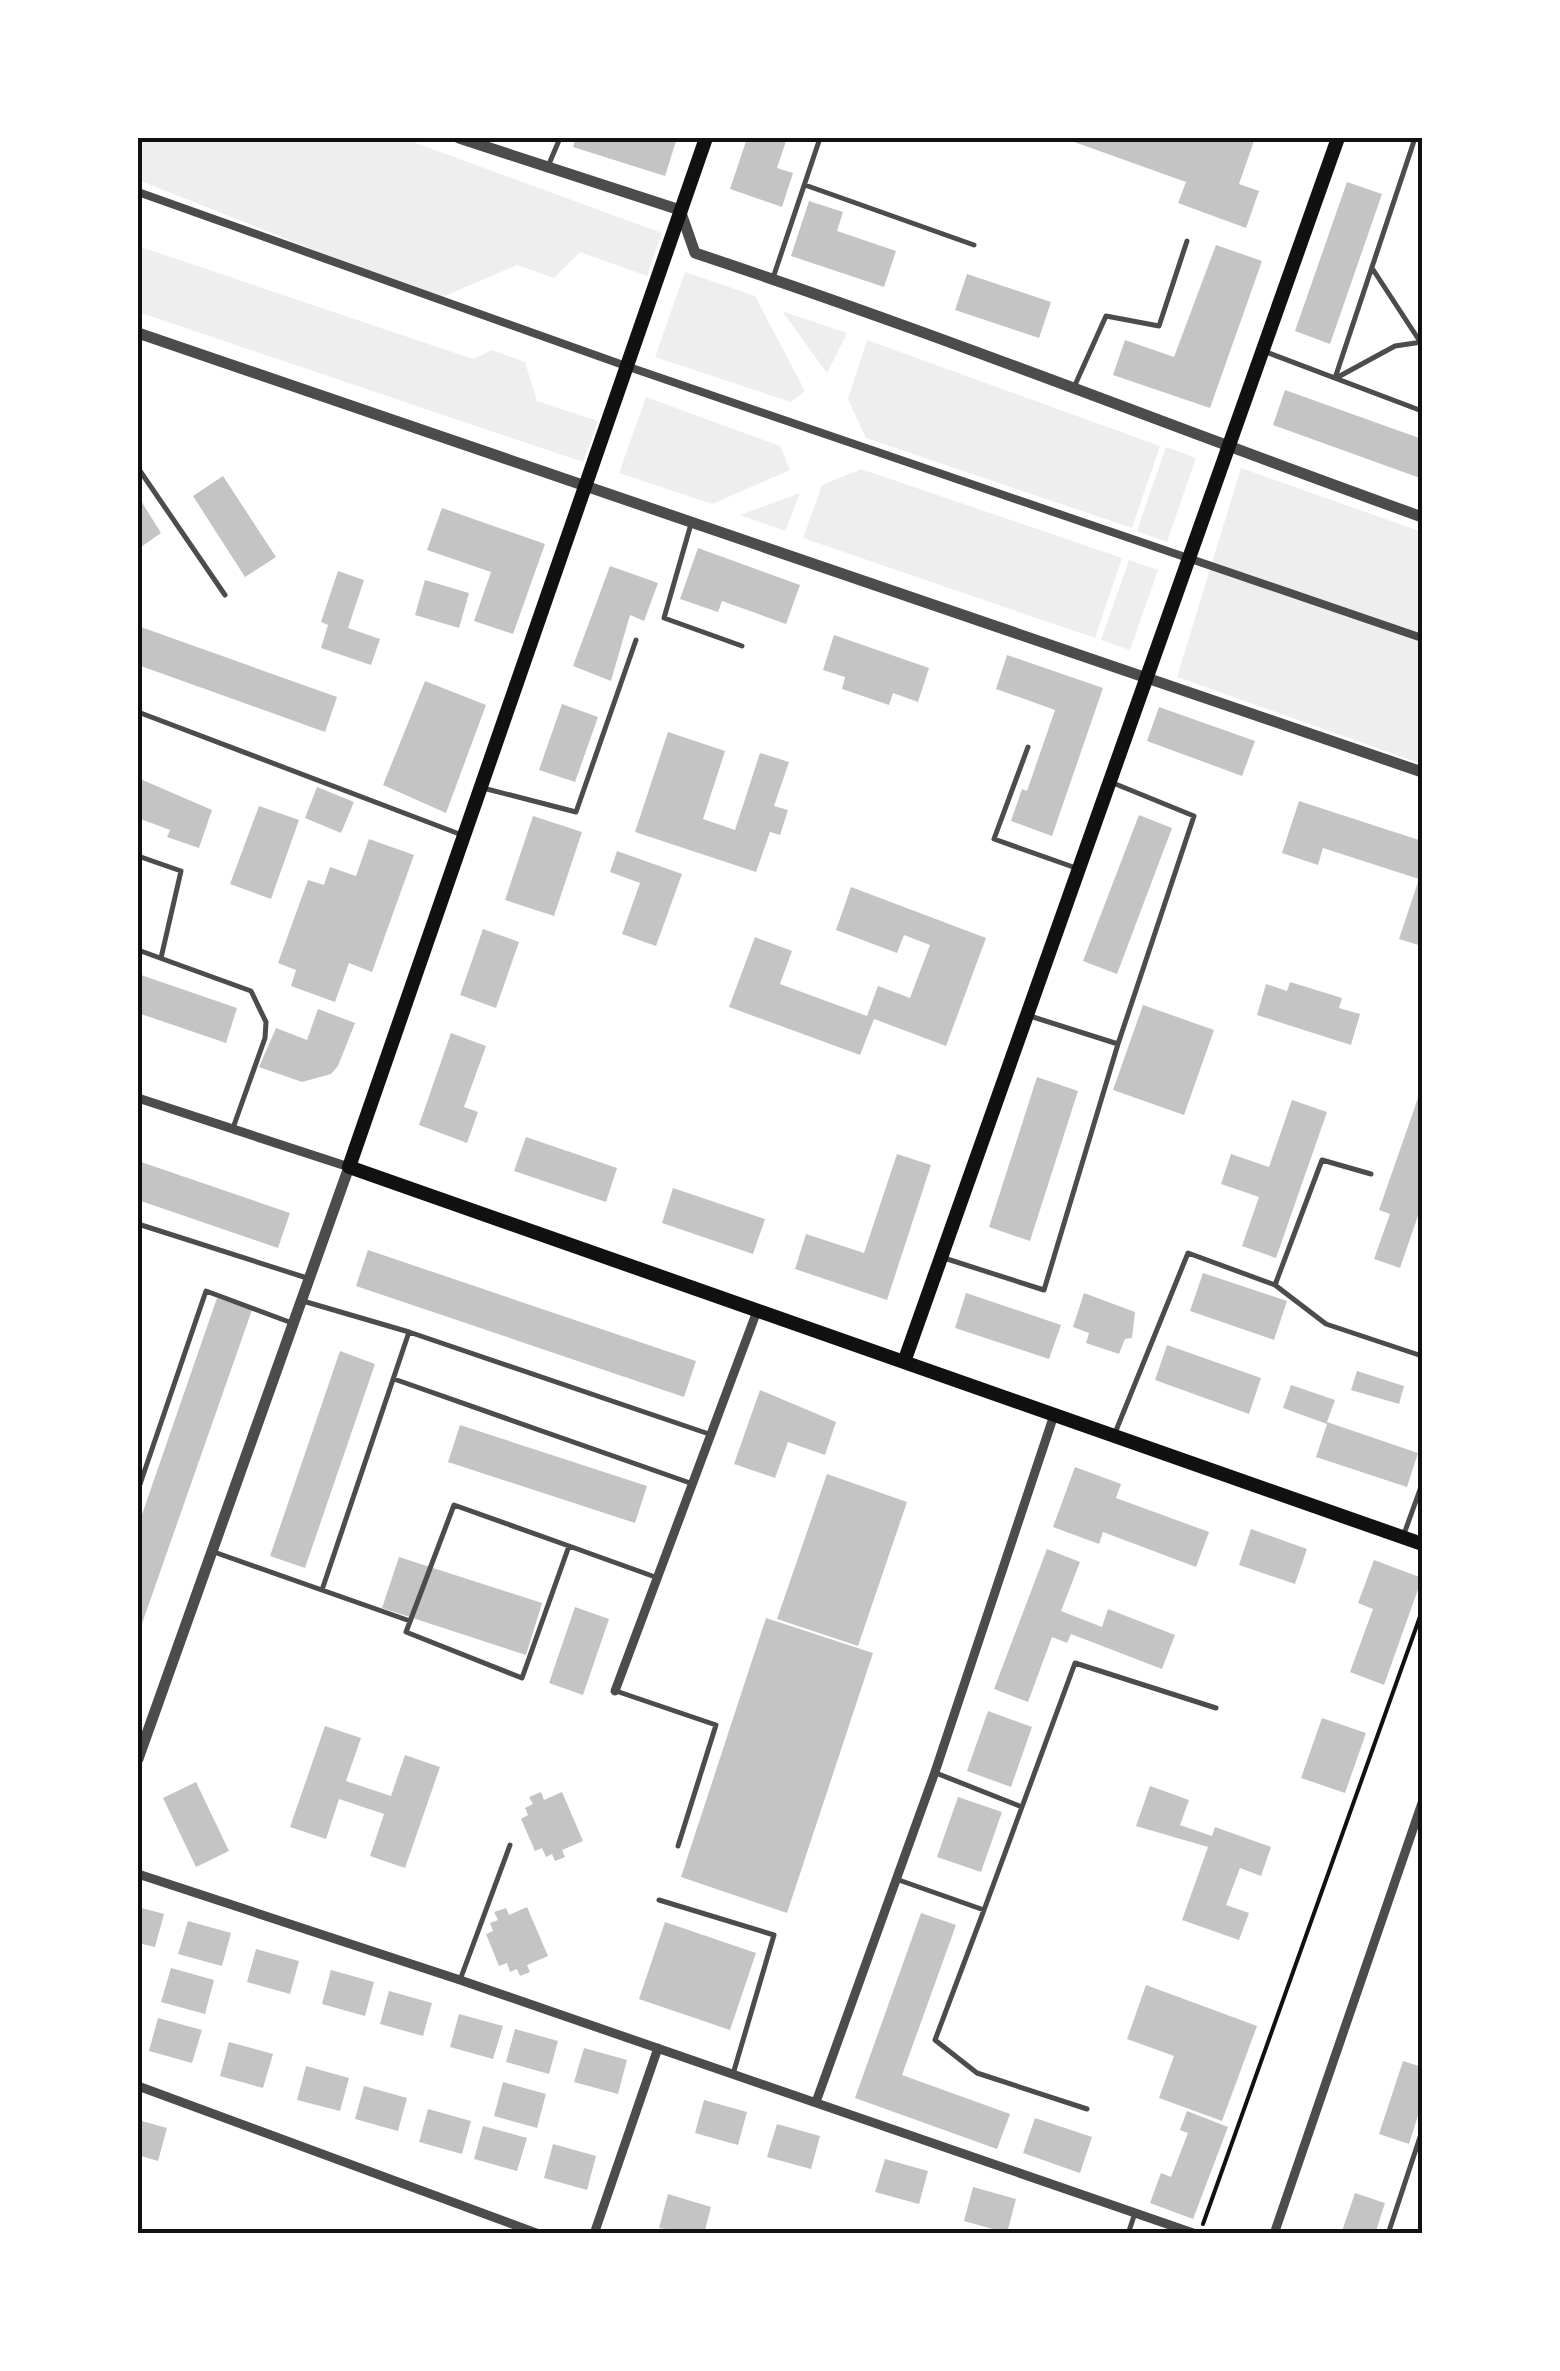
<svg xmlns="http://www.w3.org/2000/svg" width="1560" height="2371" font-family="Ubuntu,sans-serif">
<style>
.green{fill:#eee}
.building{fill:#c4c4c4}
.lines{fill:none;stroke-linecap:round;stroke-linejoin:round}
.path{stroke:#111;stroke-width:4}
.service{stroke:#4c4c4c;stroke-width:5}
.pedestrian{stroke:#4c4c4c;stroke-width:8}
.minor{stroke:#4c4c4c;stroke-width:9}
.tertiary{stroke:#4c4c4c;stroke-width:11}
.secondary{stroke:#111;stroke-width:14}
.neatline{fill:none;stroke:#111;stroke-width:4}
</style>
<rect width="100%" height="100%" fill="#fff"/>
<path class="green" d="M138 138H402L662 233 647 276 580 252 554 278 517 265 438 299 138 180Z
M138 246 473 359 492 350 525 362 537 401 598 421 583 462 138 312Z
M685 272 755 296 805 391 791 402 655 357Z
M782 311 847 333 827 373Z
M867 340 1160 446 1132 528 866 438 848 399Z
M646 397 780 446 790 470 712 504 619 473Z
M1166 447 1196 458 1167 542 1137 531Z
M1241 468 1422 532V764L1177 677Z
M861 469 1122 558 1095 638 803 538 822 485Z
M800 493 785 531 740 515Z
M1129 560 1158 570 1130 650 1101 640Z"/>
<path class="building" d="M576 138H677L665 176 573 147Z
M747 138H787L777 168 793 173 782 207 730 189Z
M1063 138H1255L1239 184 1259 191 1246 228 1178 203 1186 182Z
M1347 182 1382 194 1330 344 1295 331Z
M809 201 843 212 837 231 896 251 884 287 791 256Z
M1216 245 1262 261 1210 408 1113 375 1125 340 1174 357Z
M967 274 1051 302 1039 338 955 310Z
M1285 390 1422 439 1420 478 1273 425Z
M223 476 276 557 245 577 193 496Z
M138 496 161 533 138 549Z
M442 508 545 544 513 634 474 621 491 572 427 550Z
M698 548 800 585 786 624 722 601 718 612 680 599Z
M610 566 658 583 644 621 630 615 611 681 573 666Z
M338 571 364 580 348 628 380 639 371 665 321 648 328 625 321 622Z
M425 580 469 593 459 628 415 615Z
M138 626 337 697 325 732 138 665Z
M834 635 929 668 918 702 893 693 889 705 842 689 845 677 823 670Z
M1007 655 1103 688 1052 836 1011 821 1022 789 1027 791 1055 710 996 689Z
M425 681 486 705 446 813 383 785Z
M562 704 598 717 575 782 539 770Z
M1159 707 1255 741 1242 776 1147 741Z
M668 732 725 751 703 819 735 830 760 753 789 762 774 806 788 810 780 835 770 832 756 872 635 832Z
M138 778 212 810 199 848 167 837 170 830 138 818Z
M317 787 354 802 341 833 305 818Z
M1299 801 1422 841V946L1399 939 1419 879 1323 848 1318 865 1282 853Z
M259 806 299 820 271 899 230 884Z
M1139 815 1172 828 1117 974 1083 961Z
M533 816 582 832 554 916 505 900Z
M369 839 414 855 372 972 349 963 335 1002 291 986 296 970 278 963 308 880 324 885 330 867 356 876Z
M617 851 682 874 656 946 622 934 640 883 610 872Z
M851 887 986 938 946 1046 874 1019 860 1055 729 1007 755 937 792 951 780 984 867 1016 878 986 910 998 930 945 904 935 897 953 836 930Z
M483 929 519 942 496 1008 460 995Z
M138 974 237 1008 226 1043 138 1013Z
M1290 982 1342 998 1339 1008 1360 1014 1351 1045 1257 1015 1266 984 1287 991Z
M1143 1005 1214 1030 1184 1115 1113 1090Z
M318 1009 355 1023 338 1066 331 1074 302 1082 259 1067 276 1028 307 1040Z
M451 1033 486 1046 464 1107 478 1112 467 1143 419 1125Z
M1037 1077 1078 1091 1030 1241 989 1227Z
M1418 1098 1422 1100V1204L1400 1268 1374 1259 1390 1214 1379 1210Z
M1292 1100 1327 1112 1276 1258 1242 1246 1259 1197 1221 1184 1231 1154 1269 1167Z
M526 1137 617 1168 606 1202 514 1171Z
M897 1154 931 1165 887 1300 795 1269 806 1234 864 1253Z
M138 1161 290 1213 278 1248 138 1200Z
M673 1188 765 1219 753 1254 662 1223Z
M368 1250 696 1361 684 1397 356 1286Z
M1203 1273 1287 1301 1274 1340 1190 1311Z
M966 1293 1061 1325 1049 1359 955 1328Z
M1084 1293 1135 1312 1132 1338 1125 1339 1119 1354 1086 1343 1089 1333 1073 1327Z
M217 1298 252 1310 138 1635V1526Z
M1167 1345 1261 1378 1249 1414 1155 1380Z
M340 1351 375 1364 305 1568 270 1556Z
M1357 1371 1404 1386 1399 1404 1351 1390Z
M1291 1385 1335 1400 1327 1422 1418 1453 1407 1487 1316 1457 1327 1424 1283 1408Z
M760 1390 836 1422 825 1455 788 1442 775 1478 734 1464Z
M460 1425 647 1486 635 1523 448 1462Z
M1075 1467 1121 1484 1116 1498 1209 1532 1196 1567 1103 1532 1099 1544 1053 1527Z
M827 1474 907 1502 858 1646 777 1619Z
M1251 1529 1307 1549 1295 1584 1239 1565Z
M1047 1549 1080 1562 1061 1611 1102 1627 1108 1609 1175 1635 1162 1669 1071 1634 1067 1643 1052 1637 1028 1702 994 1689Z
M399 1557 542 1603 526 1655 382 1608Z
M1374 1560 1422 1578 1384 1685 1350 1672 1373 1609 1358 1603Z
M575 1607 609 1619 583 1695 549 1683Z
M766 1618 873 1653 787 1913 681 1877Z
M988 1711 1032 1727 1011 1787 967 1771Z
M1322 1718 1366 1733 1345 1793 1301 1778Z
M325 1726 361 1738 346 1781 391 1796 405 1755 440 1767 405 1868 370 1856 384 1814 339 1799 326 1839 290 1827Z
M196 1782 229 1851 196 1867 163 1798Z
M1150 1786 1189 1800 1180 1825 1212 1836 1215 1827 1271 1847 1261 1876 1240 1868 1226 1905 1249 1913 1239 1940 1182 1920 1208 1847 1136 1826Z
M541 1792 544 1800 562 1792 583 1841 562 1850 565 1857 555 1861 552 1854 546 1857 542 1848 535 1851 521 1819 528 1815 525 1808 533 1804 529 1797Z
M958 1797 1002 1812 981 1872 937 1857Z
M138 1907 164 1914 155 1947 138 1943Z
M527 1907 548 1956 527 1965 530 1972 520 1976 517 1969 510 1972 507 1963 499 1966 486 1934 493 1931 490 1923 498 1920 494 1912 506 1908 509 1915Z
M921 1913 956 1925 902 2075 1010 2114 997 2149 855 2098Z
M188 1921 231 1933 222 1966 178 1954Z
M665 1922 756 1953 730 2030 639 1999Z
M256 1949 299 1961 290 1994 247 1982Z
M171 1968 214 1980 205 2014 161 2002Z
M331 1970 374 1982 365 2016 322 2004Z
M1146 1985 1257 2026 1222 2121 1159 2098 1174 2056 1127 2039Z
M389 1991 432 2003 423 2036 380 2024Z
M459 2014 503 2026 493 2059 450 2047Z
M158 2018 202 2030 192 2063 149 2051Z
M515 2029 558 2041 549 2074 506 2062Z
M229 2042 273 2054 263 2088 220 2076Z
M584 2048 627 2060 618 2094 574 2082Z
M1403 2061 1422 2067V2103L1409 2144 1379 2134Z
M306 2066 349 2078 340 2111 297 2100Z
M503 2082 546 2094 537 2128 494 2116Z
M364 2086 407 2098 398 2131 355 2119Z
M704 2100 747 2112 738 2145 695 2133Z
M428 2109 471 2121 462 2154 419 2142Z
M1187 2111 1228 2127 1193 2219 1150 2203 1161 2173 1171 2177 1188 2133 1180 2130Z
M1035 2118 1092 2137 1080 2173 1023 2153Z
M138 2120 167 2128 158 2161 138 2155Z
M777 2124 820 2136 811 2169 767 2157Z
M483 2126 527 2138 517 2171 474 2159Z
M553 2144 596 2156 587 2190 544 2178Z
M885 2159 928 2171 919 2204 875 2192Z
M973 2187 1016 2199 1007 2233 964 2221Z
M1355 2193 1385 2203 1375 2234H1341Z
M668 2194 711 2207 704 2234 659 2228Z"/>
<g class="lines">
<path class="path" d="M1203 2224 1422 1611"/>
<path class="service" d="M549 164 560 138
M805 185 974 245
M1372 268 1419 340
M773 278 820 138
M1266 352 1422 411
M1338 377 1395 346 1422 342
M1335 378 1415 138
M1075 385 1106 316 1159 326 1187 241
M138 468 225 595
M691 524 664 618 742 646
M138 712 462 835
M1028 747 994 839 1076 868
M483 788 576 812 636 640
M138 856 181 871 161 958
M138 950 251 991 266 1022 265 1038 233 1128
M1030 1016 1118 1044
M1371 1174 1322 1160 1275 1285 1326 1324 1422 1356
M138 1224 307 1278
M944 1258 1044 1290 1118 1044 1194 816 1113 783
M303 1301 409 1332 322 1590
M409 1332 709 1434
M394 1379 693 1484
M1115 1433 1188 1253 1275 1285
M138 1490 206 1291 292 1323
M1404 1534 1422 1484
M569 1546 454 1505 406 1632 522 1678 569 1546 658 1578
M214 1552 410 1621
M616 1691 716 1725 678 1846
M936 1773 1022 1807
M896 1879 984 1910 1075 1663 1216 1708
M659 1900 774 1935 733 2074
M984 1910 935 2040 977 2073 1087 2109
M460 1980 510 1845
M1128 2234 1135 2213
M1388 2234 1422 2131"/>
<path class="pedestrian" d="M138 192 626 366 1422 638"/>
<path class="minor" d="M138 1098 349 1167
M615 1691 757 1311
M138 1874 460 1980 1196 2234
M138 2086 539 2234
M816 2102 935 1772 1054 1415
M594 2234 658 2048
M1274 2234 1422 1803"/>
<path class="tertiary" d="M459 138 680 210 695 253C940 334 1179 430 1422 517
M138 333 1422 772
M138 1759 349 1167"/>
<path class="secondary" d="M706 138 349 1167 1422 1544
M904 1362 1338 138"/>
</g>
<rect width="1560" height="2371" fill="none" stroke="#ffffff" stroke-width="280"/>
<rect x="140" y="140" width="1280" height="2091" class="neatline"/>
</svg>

==============================

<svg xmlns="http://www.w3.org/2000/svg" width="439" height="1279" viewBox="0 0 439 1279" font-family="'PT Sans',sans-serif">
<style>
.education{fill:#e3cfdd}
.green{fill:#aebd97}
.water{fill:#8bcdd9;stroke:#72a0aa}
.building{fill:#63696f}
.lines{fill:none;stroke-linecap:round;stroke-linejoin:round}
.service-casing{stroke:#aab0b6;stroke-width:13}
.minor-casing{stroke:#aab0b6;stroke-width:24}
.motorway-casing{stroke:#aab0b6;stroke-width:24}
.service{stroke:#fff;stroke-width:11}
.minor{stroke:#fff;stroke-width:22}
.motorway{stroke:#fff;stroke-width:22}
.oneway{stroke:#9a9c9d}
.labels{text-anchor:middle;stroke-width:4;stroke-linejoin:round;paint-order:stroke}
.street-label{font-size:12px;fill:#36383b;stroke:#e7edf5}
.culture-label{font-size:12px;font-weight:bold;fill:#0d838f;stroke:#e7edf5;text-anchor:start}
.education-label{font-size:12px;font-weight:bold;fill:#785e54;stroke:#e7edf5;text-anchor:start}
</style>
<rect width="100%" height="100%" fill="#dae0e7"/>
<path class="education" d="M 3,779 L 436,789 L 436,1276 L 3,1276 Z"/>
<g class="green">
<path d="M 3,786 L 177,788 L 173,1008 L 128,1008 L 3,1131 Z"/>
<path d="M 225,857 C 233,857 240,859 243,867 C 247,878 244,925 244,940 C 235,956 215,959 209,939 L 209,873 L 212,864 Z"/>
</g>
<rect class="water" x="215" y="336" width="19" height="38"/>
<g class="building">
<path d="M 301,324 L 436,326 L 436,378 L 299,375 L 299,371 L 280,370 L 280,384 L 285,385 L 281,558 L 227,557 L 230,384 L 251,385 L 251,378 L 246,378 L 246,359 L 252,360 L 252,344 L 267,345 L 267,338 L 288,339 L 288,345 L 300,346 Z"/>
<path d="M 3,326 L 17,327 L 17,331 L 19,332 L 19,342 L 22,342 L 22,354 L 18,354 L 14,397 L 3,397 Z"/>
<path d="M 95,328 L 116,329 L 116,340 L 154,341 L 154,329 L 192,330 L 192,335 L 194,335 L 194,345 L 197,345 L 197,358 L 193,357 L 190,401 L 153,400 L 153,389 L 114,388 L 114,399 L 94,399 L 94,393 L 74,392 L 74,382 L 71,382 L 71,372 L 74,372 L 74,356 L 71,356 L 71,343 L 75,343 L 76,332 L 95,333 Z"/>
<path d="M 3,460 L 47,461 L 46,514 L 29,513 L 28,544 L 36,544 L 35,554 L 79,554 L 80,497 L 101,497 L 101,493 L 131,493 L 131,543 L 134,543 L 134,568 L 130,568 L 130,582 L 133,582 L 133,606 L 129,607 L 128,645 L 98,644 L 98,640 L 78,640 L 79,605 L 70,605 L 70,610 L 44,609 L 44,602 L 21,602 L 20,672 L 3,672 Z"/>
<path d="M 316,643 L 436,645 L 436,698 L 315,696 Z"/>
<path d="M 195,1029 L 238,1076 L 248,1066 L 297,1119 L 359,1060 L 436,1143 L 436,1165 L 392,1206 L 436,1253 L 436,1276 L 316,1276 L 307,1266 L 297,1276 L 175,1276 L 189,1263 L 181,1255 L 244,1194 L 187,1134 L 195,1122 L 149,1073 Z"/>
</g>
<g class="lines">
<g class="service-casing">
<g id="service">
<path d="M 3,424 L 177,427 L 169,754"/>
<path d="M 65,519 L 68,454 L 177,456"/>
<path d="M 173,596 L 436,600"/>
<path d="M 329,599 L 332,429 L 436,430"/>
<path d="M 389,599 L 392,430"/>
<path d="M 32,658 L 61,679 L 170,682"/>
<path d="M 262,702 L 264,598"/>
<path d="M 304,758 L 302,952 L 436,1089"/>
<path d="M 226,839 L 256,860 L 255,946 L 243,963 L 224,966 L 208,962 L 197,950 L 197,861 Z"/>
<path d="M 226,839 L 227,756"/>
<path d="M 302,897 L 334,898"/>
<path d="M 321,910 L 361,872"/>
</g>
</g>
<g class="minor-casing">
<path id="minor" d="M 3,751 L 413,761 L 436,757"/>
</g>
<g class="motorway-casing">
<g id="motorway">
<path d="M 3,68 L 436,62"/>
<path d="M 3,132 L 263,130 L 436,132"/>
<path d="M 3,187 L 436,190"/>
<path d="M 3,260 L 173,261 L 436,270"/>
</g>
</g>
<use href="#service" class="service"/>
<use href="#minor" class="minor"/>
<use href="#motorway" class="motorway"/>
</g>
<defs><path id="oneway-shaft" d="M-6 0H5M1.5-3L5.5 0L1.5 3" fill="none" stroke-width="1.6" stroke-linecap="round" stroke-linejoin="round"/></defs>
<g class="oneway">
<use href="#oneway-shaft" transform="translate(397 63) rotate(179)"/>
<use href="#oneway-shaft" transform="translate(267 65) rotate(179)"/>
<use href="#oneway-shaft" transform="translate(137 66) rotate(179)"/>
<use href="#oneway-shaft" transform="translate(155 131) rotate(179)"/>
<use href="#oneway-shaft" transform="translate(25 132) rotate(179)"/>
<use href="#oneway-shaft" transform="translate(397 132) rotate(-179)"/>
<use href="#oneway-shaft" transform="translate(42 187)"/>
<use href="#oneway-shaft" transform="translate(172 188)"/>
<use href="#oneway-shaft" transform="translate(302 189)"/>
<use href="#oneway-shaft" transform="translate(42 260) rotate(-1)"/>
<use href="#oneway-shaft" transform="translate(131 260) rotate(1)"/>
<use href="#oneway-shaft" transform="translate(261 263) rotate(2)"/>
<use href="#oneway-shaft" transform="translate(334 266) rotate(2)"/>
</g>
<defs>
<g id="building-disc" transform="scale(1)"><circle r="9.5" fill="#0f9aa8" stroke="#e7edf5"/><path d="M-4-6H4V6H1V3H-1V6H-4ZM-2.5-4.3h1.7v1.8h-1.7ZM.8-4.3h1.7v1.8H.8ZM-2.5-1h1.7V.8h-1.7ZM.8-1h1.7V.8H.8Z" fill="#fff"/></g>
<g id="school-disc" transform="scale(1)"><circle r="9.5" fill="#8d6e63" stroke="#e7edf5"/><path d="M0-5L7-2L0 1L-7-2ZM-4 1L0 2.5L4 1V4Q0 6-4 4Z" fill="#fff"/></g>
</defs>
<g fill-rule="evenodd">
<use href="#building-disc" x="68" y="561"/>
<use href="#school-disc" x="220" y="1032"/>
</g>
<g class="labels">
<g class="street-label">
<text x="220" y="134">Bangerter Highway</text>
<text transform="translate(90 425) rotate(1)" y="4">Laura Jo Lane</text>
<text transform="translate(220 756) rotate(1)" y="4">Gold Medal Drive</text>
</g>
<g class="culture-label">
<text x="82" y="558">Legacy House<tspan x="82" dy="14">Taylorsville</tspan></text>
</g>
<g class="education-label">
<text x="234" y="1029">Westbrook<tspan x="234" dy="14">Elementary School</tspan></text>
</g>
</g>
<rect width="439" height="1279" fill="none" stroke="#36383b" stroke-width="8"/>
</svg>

==============================

- The problem: Above are the records. Print exactly, and only, the lines from the line with "M1047 1549 1080" to the line with "M973 2187 1016 2199 1007 2233 964 2221Z", both inclusive.

- Solution to this task:
M1047 1549 1080 1562 1061 1611 1102 1627 1108 1609 1175 1635 1162 1669 1071 1634 1067 1643 1052 1637 1028 1702 994 1689Z
M399 1557 542 1603 526 1655 382 1608Z
M1374 1560 1422 1578 1384 1685 1350 1672 1373 1609 1358 1603Z
M575 1607 609 1619 583 1695 549 1683Z
M766 1618 873 1653 787 1913 681 1877Z
M988 1711 1032 1727 1011 1787 967 1771Z
M1322 1718 1366 1733 1345 1793 1301 1778Z
M325 1726 361 1738 346 1781 391 1796 405 1755 440 1767 405 1868 370 1856 384 1814 339 1799 326 1839 290 1827Z
M196 1782 229 1851 196 1867 163 1798Z
M1150 1786 1189 1800 1180 1825 1212 1836 1215 1827 1271 1847 1261 1876 1240 1868 1226 1905 1249 1913 1239 1940 1182 1920 1208 1847 1136 1826Z
M541 1792 544 1800 562 1792 583 1841 562 1850 565 1857 555 1861 552 1854 546 1857 542 1848 535 1851 521 1819 528 1815 525 1808 533 1804 529 1797Z
M958 1797 1002 1812 981 1872 937 1857Z
M138 1907 164 1914 155 1947 138 1943Z
M527 1907 548 1956 527 1965 530 1972 520 1976 517 1969 510 1972 507 1963 499 1966 486 1934 493 1931 490 1923 498 1920 494 1912 506 1908 509 1915Z
M921 1913 956 1925 902 2075 1010 2114 997 2149 855 2098Z
M188 1921 231 1933 222 1966 178 1954Z
M665 1922 756 1953 730 2030 639 1999Z
M256 1949 299 1961 290 1994 247 1982Z
M171 1968 214 1980 205 2014 161 2002Z
M331 1970 374 1982 365 2016 322 2004Z
M1146 1985 1257 2026 1222 2121 1159 2098 1174 2056 1127 2039Z
M389 1991 432 2003 423 2036 380 2024Z
M459 2014 503 2026 493 2059 450 2047Z
M158 2018 202 2030 192 2063 149 2051Z
M515 2029 558 2041 549 2074 506 2062Z
M229 2042 273 2054 263 2088 220 2076Z
M584 2048 627 2060 618 2094 574 2082Z
M1403 2061 1422 2067V2103L1409 2144 1379 2134Z
M306 2066 349 2078 340 2111 297 2100Z
M503 2082 546 2094 537 2128 494 2116Z
M364 2086 407 2098 398 2131 355 2119Z
M704 2100 747 2112 738 2145 695 2133Z
M428 2109 471 2121 462 2154 419 2142Z
M1187 2111 1228 2127 1193 2219 1150 2203 1161 2173 1171 2177 1188 2133 1180 2130Z
M1035 2118 1092 2137 1080 2173 1023 2153Z
M138 2120 167 2128 158 2161 138 2155Z
M777 2124 820 2136 811 2169 767 2157Z
M483 2126 527 2138 517 2171 474 2159Z
M553 2144 596 2156 587 2190 544 2178Z
M885 2159 928 2171 919 2204 875 2192Z
M973 2187 1016 2199 1007 2233 964 2221Z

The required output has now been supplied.